I couldn't find any notes or references to Production Code troubles for Criss Cross so we have to assume that producer Mark Hellinger, writer Daniel Fuchs, and director Robert Siodmak made the changes from the book for their own reasons. So long as the lovers get their just deserts at the end (as happened in Born to Kill) the Production Code would have been satisfied, surely they understood that.
The theme of the novel – a man driven to obsessive sexual frustration because he is trapped economically in a dead-end job – fits right in with its time: the Great Depression. That was the backdrop for much of hard-boiled fiction and echoes of that dynamic continued on into Film Noir.

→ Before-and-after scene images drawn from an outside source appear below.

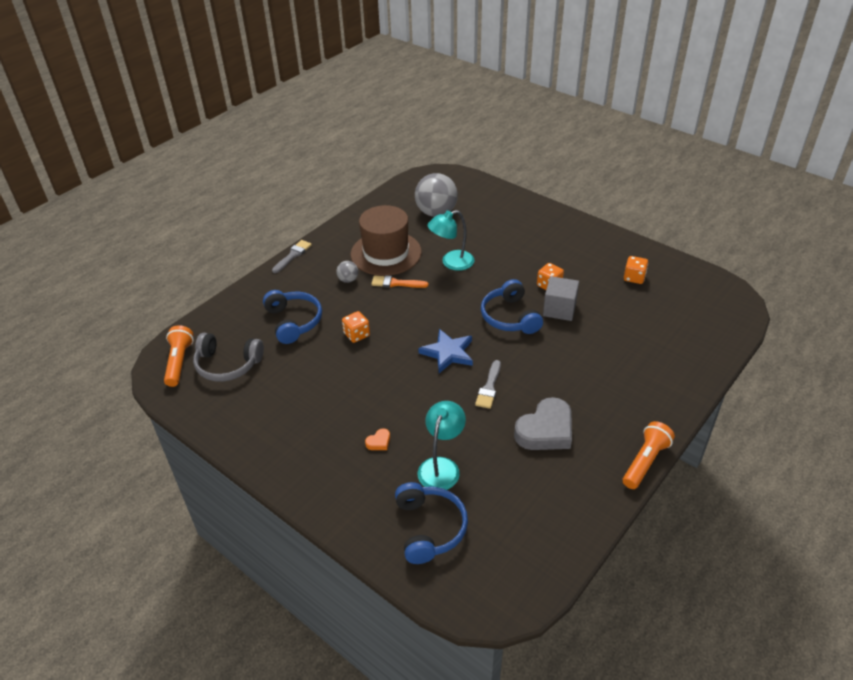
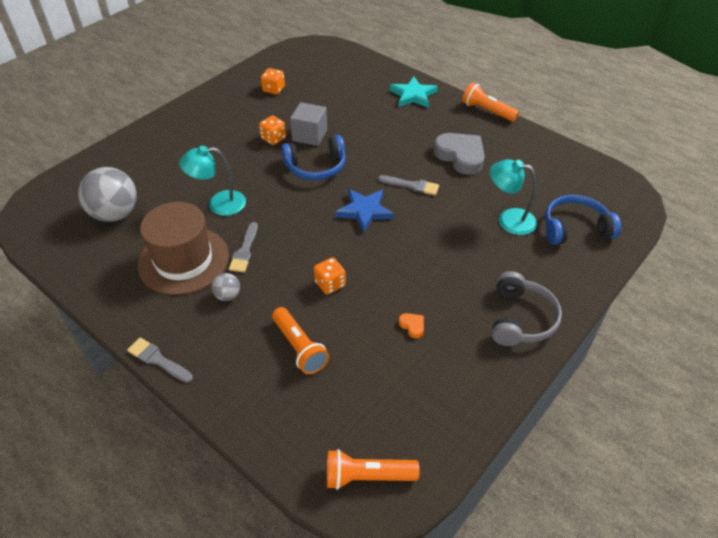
camera: 90 degrees left, 5 degrees up
grey headphones [193,333,264,382] -> grey headphones moved to [492,271,562,346]
blue headphones [263,290,322,344] -> orange flashlight [272,307,329,374]
orange heart [365,428,390,450] -> orange heart moved to [399,313,424,338]
orange brush [371,275,429,288] -> grey brush [229,222,258,272]
turquoise lamp [427,210,475,271] -> turquoise lamp turned 105 degrees clockwise [179,146,246,216]
none -> turquoise star [390,76,438,108]

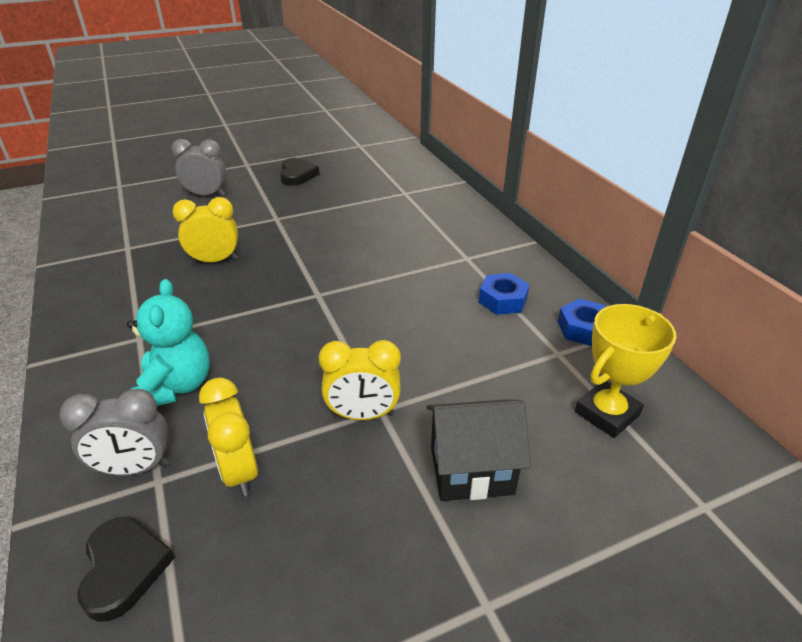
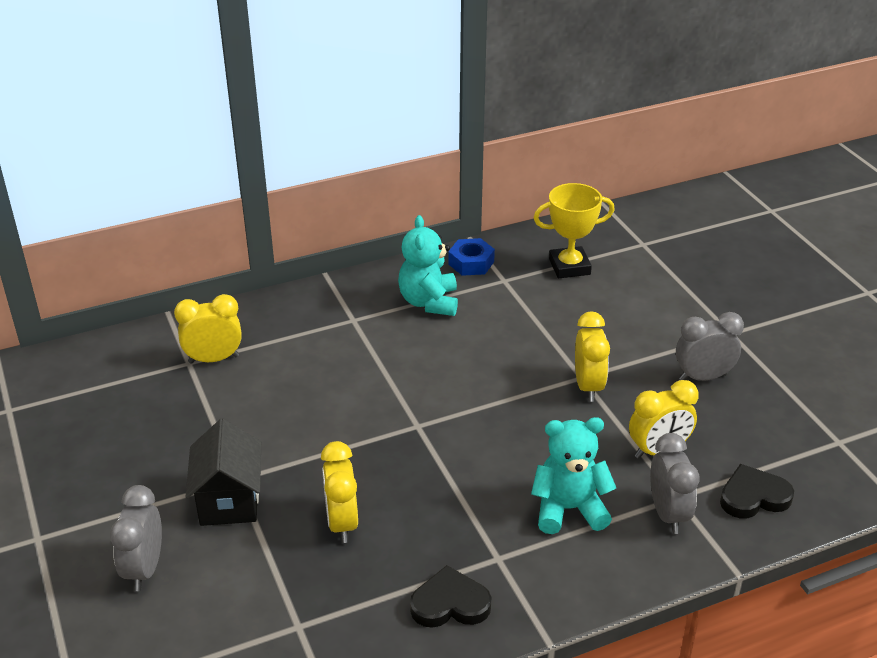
camera: 90 degrees left, 0 degrees up
black heart [280,158,319,186] -> black heart moved to [410,565,491,628]
black house [427,399,531,501] -> black house moved to [186,419,261,526]
blue nut [479,273,530,315] -> turquoise teddy bear [398,215,458,316]
yellow trophy [575,304,677,438] -> yellow trophy turned 60 degrees counterclockwise [534,183,615,278]
none -> yellow clock [174,294,242,364]
none -> grey clock [676,312,744,381]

That's what is completely missing in the film version, however. Lancaster and De Carlo are just lovers who struggle to get on the same page in their relationship. She briefly mentions that Slim offers her diamonds, but the next minute she's sobbing in Lancaster's arms. In the book, Anna never loves Johnny, in the movie, she never stops loving him until her unlikely turn to femme fatale.
Still, Criss Cross is a decent Film Noir, with a bang up dark ending, even if it doesn’t make sense.
These films never go out of style.
Excellent analysis. The book sounds well worth the read despite the spoilers.